The opening scenes are classic enough - boy trained by father, boy becomes man, man steals a Princess, man gets wounded and left for dead. But some of what follows goes a bit weird.
The group he meets does very well in this bleak world in cream and light clothes, then employs some sort of strange cowl to subdue him. It risks drifting into The Silent Flute surreal territory as he has some visions.
It quickly begins to appear the cast have lost pages from the script as the story chops in the strangest of ways. The characters also do illogical things and there are real leaps in the increasingly surreal story, not helped by flashbacks and views of the massive moon that caused this world to be so bleak.
Suddenly the warrior is then training the beige brigade who are so ridiculously weak it's incredible they have made it this far. More moon shots, more surreal images.

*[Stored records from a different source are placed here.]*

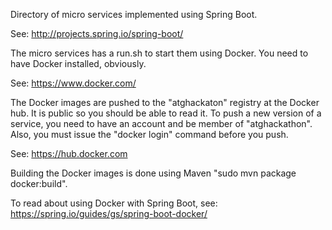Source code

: Directory of micro services implemented using Spring Boot.

See: http://projects.spring.io/spring-boot/

The micro services has a run.sh to start them using Docker. You need to have Docker installed, obviously.

See: https://www.docker.com/

The Docker images are pushed to the "atghackaton" registry at the Docker hub. 
It is public so you should be able to read it. 
To push a new version of a service, you need to have an account and be member of "atghackathon".
Also, you must issue the "docker login" command before you push.

See: https://hub.docker.com

Building the Docker images is done using Maven "sudo mvn package docker:build".

To read about using Docker with Spring Boot, see: https://spring.io/guides/gs/spring-boot-docker/
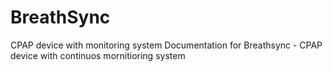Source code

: # BreathSync
CPAP device with monitoring system 
Documentation for Breathsync - CPAP device with continuos mornitioring system 
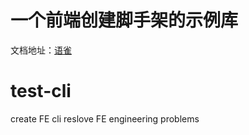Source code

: # 一个前端创建脚手架的示例库
文档地址：[语雀](https://www.yuque.com/youer-suxvl/gna5rk/mx45vi)
# test-cli

create FE cli reslove FE engineering problems
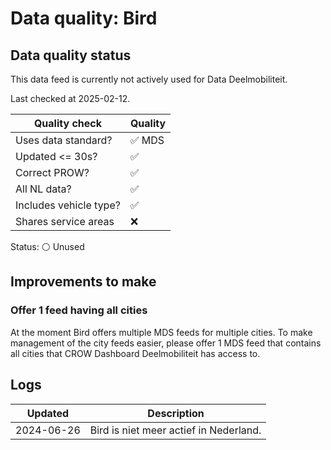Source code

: # Data quality: Bird

## Data quality status

This data feed is currently not actively used for Data Deelmobiliteit.

Last checked at 2025-02-12.

| **Quality check**           | **Quality**
| --                          | --          |
| Uses data standard?         | ✅ MDS
| Updated <= 30s?             | ✅
| Correct PROW?               | ✅
| All NL data?                | ✅
| Includes vehicle type?      | ✅
| Shares service areas        | ❌

Status: ⚪ Unused

## Improvements to make

### Offer 1 feed having all cities

At the moment Bird offers multiple MDS feeds for multiple cities. To make management of the city feeds easier, please offer 1 MDS feed that contains all cities that CROW Dashboard Deelmobiliteit has access to.

## Logs

| Updated    | Description
| ----       | ---
| 2024-06-26 | Bird is niet meer actief in Nederland.
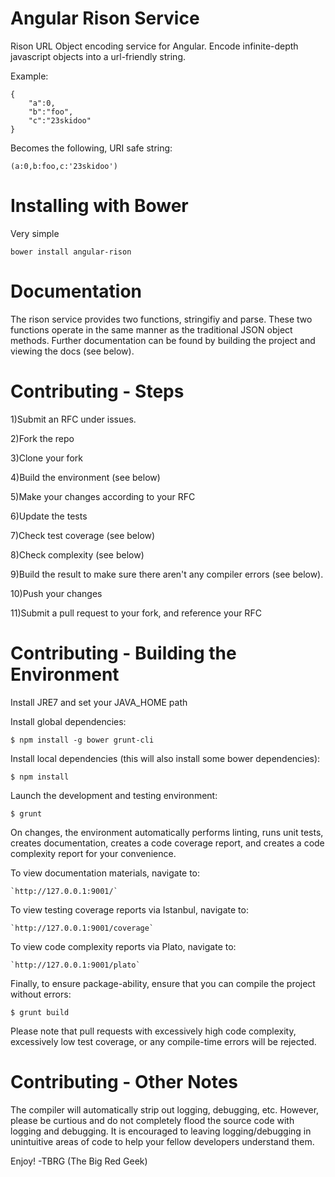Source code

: Angular Rison Service
=====================

Rison URL Object encoding service for Angular.  Encode infinite-depth javascript objects into a url-friendly string.


Example:

    {
		"a":0,
		"b":"foo",
		"c":"23skidoo"
	}

Becomes the following, URI safe string:

	(a:0,b:foo,c:'23skidoo')

Installing with Bower
=====================
Very simple
    
    bower install angular-rison


Documentation
=============
The rison service provides two functions, stringifiy and parse.  These two functions operate in the same manner as the traditional JSON object methods.  Further documentation can be found by building the project and viewing the docs (see below).


Contributing - Steps
====================

1)Submit an RFC under issues.

2)Fork the repo

3)Clone your fork

4)Build the environment (see below)

5)Make your changes according to your RFC

6)Update the tests 

7)Check test coverage (see below)

8)Check complexity (see below) 

9)Build the result to make sure there aren't any compiler errors (see below).

10)Push your changes

11)Submit a pull request to your fork, and reference your RFC


Contributing - Building the Environment
=======================================

Install JRE7 and set your JAVA_HOME path

Install global dependencies:
    
    $ npm install -g bower grunt-cli

Install local dependencies (this will also install some bower dependencies):
    
    $ npm install

Launch the development and testing environment:
    
    $ grunt

On changes, the environment automatically performs linting, runs unit tests, creates documentation, creates a code coverage report, and creates a code complexity report for your convenience.

To view documentation materials, navigate to:

    `http://127.0.0.1:9001/`

To view testing coverage reports via Istanbul, navigate to:

    `http://127.0.0.1:9001/coverage`

To view code complexity reports via Plato, navigate to:

    `http://127.0.0.1:9001/plato`

Finally, to ensure package-ability, ensure that you can compile the project without errors:

    $ grunt build


Please note that pull requests with excessively high code complexity, excessively low test coverage, or any compile-time errors will be rejected.


Contributing - Other Notes
==========================

The compiler will automatically strip out logging, debugging, etc.  However, please be curtious and do not completely flood the source code with logging and debugging.  It is encouraged to leaving logging/debugging in unintuitive areas of code to help your fellow developers understand them.

Enjoy!
-TBRG (The Big Red Geek)
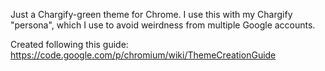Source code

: Just a Chargify-green theme for Chrome.  I use this with my Chargify "persona",
which I use to avoid weirdness from multiple Google accounts.

Created following this guide: https://code.google.com/p/chromium/wiki/ThemeCreationGuide
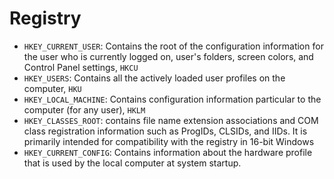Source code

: # Registry
- `HKEY_CURRENT_USER`: Contains the root of the configuration information for the user who is currently logged on,  user's folders, screen colors, and Control Panel settings, `HKCU`
- `HKEY_USERS`: Contains all the actively loaded user profiles on the computer, `HKU`
- `HKEY_LOCAL_MACHINE`: Contains configuration information particular to the computer (for any user), `HKLM`
- `HKEY_CLASSES_ROOT`:  contains file name extension associations and COM class registration information such as ProgIDs, CLSIDs, and IIDs. It is primarily intended for compatibility with the registry in 16-bit Windows
- `HKEY_CURRENT_CONFIG`: Contains information about the hardware profile that is used by the local computer at system startup. 
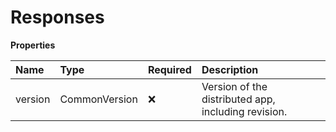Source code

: # Responses

**Properties**

| Name    | Type          | Required | Description                                         |
| :------ | :------------ | :------- | :-------------------------------------------------- |
| version | CommonVersion | ❌       | Version of the distributed app, including revision. |

<!-- This file was generated by liblab | https://liblab.com/ -->

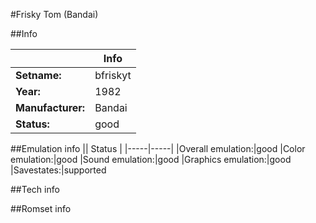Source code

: #Frisky Tom (Bandai)

##Info

||Info|
|-----|-----|
|**Setname:**|bfriskyt
|**Year:**|1982
|**Manufacturer:**|Bandai
|**Status:**|good

##Emulation info
|| Status |
|-----|-----|
|Overall emulation:|good
|Color emulation:|good
|Sound emulation:|good
|Graphics emulation:|good
|Savestates:|supported

##Tech info

##Romset info

<!--- START OF EDITED COMMENT DO NOT TOUCH TEXT ABOVE-->
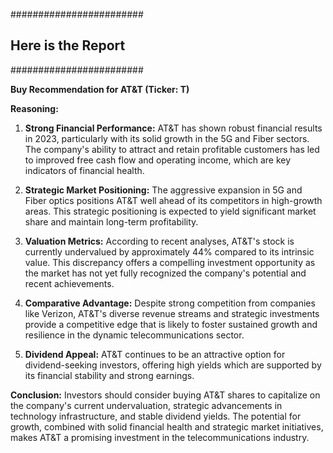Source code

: ########################
## Here is the Report
########################

**Buy Recommendation for AT&T (Ticker: T)**

**Reasoning:**
1. **Strong Financial Performance:** AT&T has shown robust financial results in 2023, particularly with its solid growth in the 5G and Fiber sectors. The company's ability to attract and retain profitable customers has led to improved free cash flow and operating income, which are key indicators of financial health.

2. **Strategic Market Positioning:** The aggressive expansion in 5G and Fiber optics positions AT&T well ahead of its competitors in high-growth areas. This strategic positioning is expected to yield significant market share and maintain long-term profitability.

3. **Valuation Metrics:** According to recent analyses, AT&T's stock is currently undervalued by approximately 44% compared to its intrinsic value. This discrepancy offers a compelling investment opportunity as the market has not yet fully recognized the company's potential and recent achievements.

4. **Comparative Advantage:** Despite strong competition from companies like Verizon, AT&T's diverse revenue streams and strategic investments provide a competitive edge that is likely to foster sustained growth and resilience in the dynamic telecommunications sector.

5. **Dividend Appeal:** AT&T continues to be an attractive option for dividend-seeking investors, offering high yields which are supported by its financial stability and strong earnings.

**Conclusion:**
Investors should consider buying AT&T shares to capitalize on the company's current undervaluation, strategic advancements in technology infrastructure, and stable dividend yields. The potential for growth, combined with solid financial health and strategic market initiatives, makes AT&T a promising investment in the telecommunications industry.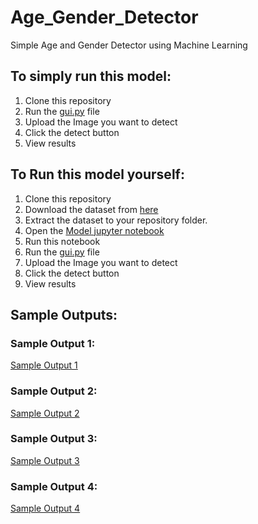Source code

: # Age_Gender_Detector
Simple Age and Gender Detector using Machine Learning
## To simply run this model:
1. Clone this repository
2. Run the [gui.py](https://github.com/vishakagangurde/Age_Gender_Detection/blob/main/GUI.py) file
3. Upload the Image you want to detect
4. Click the detect button
5. View results

## To Run this model yourself:
1. Clone this repository
2. Download the dataset from [here](https://www.kaggle.com/datasets/jangedoo/utkface-new)
3. Extract the dataset to your repository folder.
4. Open the [Model jupyter notebook](https://github.com/vishakagangurde/Age_Gender_Detection/blob/main/Model.ipynb)
5. Run this notebook
6. Run the [gui.py](https://github.com/vishakagangurde/Age_Gender_Detection/blob/main/GUI.py) file
7. Upload the Image you want to detect
8. Click the detect button
9. View results

## Sample Outputs:
### Sample Output 1:
[Sample Output 1](https://github.com/vishakagangurde/Age_Gender_Detection/blob/main/Output_Image_1.PNG)

### Sample Output 2:
[Sample Output 2](https://github.com/vishakagangurde/Age_Gender_Detection/blob/main/Output_Image_2.PNG)

### Sample Output 3:
[Sample Output 3](https://github.com/vishakagangurde/Age_Gender_Detection/blob/main/Output_Image_3.PNG)

### Sample Output 4:
[Sample Output 4](https://github.com/vishakagangurde/Age_Gender_Detection/blob/main/Output_Image_4.PNG)
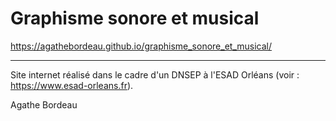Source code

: # Graphisme sonore et musical 

https://agathebordeau.github.io/graphisme_sonore_et_musical/

---------------------------------------------

Site internet réalisé dans le cadre d'un DNSEP à l'ESAD Orléans (voir : https://www.esad-orleans.fr).


Agathe 
Bordeau 

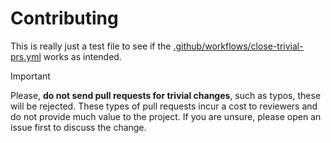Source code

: # Contributing

This is really just a test file to see if the
[.github/workflows/close-trivial-prs.yml](../blobs/main/.github/workflows/close-trival-prs.yml)
works as intended.

<!-- start-tivial-prs -->
> [!IMPORTANT] 
> Please, **do not send pull requests for trivial changes**, such as typos, these will be rejected. These types of pull requests incur a cost to reviewers and do not provide much value to the project. If you are unsure, please open an issue first to discuss the change.
<!-- end-trivial-prs -->
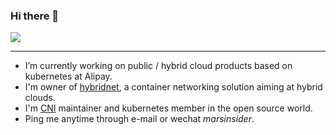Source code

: ### Hi there 👋

![](https://github-readme-stats.vercel.app/api?username=mars1024&theme=blue-green&show_icons=true)

<!--
**mars1024/mars1024** is a ✨ _special_ ✨ repository because its `README.md` (this file) appears on your GitHub profile.
-->

---

- I’m currently working on public / hybrid cloud products based on kubernetes at Alipay.
- I'm owner of [hybridnet](https://github.com/alibaba/hybridnet), a container networking solution aiming at hybrid clouds.
- I'm [CNI](https://github.com/containernetworking) maintainer and kubernetes member in the open source world.
- Ping me anytime through e-mail or wechat *marsinsider*.
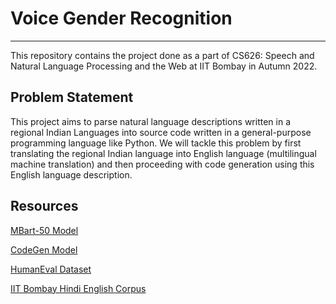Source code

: # Voice Gender Recognition
---
This repository contains the project done as a part of CS626: Speech and Natural Language Processing and the Web at IIT Bombay in Autumn 2022.

## Problem Statement

This project aims to parse natural language descriptions written in a regional Indian Languages into source code written in a general-purpose programming language like Python. We will tackle this problem by first translating the regional Indian language into English language (multilingual machine translation) and then proceeding with code generation using this English language description.

## Resources

[MBart-50 Model](https://huggingface.co/facebook/mbart-large-50)

[CodeGen Model](https://huggingface.co/Salesforce/codegen-350M-mono)

[HumanEval Dataset](https://github.com/openai/human-eval)

[IIT Bombay Hindi English Corpus](https://github.com/cfiltnlp/IITB-English-Hindi-PC)

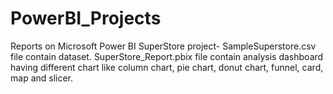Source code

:# PowerBI_Projects
Reports on Microsoft Power BI
SuperStore project- SampleSuperstore.csv file contain dataset. SuperStore_Report.pbix file contain analysis dashboard having different chart like column chart, pie chart, donut chart, funnel, card, map and slicer.
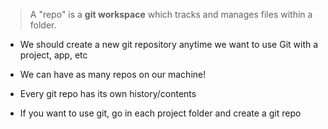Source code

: > A "repo" is a **git workspace** which tracks and manages files within a folder.

- We should create a new git repository anytime we want to use Git with a project, app, etc 
- We can have as many repos on our machine!
- Every git repo has its own history/contents

- If you want to use git, go in each project folder and create a git repo
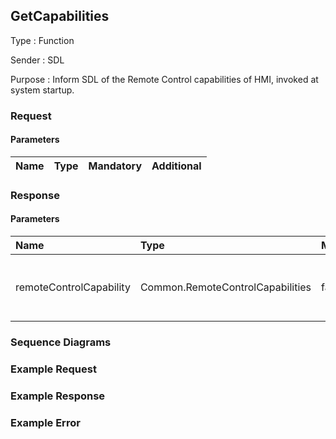 ## GetCapabilities

Type
: Function

Sender
: SDL

Purpose
: Inform SDL of the Remote Control capabilities of HMI, invoked at system startup.

### Request

#### Parameters

|Name|Type|Mandatory|Additional|
|:---|:---|:--------|:---------|

### Response

#### Parameters

|Name|Type|Mandatory|Additional|
|:---|:---|:--------|:---------|
|remoteControlCapability|Common.RemoteControlCapabilities|false|See RemoteControlCapabilities, all available RC modules and buttons shall be returned|

### Sequence Diagrams

### Example Request

### Example Response

### Example Error

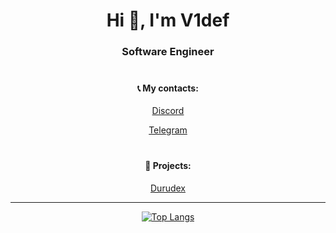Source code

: <div align="center">

  <h1>Hi 👋, I'm V1def</h1>
  <h3>Software Engineer</h3>


  <h4 style="padding-top: 20px;">📞 My contacts:</h4>

  [Discord](https://discord.com/users/411885690993901588)

  [Telegram](https://t.me/v1def)

  <h4 style="padding-top: 20px;">💼 Projects:</h4>

  [Durudex](https://github.com/durudex)

  ---

  [![Top Langs](https://github-readme-stats.vercel.app/api/top-langs/?username=V1def&layout=compact)](https://github.com/V1def)

</div>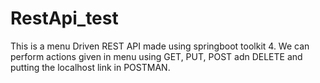 ﻿# RestApi_test
This is a menu Driven REST API made using springboot toolkit 4.
We can perform actions given in menu using GET, PUT, POST adn DELETE and putting the localhost link in POSTMAN. 
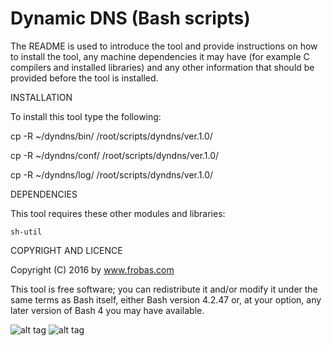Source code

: Dynamic DNS (Bash scripts)
================================================================================

The README is used to introduce the tool and provide instructions on
how to install the tool, any machine dependencies it may have (for
example C compilers and installed libraries) and any other information
that should be provided before the tool is installed.

INSTALLATION

To install this tool type the following:

   cp -R ~/dyndns/bin/   /root/scripts/dyndns/ver.1.0/

   cp -R ~/dyndns/conf/  /root/scripts/dyndns/ver.1.0/

   cp -R ~/dyndns/log/   /root/scripts/dyndns/ver.1.0/


DEPENDENCIES

This tool requires these other modules and libraries:

  	sh-util

COPYRIGHT AND LICENCE

Copyright (C) 2016 by www.frobas.com

This tool is free software; you can redistribute it and/or modify
it under the same terms as Bash itself, either Bash version 4.2.47 or,
at your option, any later version of Bash 4 you may have available.

![alt tag](https://raw.githubusercontent.com/vroncevic/dyndns/master/bash_logo_255_113.png)
![alt tag](https://raw.githubusercontent.com/vroncevic/dyndns/master/linux_logo_327_215.jpg)
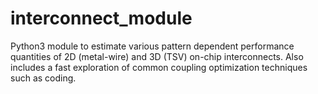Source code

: # interconnect_module
Python3 module to estimate various pattern dependent performance quantities of 2D (metal-wire)
and 3D (TSV) on-chip interconnects. Also includes a fast exploration of common coupling optimization techniques such as coding.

At least their training looks real and they manage to progress.
Sadly the acting then seems to take a nose dive, not helped by a simplistic script. Although the odd interruptions continue, the story then plods on in a predictable and pedestrian way.
Of course it's spiced up with nonsense (where does Aysel get all his men? Why do they bury one of their own by pushing him into the river five feet from their village? Why is the moon almost the same size as the earth and what are the two little moons?) and by the end I didn't really care who was doing what, or what happened to any of them.
The end scenes are obvious and efforts to shoot them with moody light are poor. As I sat wondering where the warrior's massive scar had gone, as he is "executed" by an unfair trial of combat (which of course he wins), the whole thing had become laughable.
Then there's a decent twist but its arrival means that most of what has gone before makes even less sense. And neither does much of what follows. The final ending is baffling.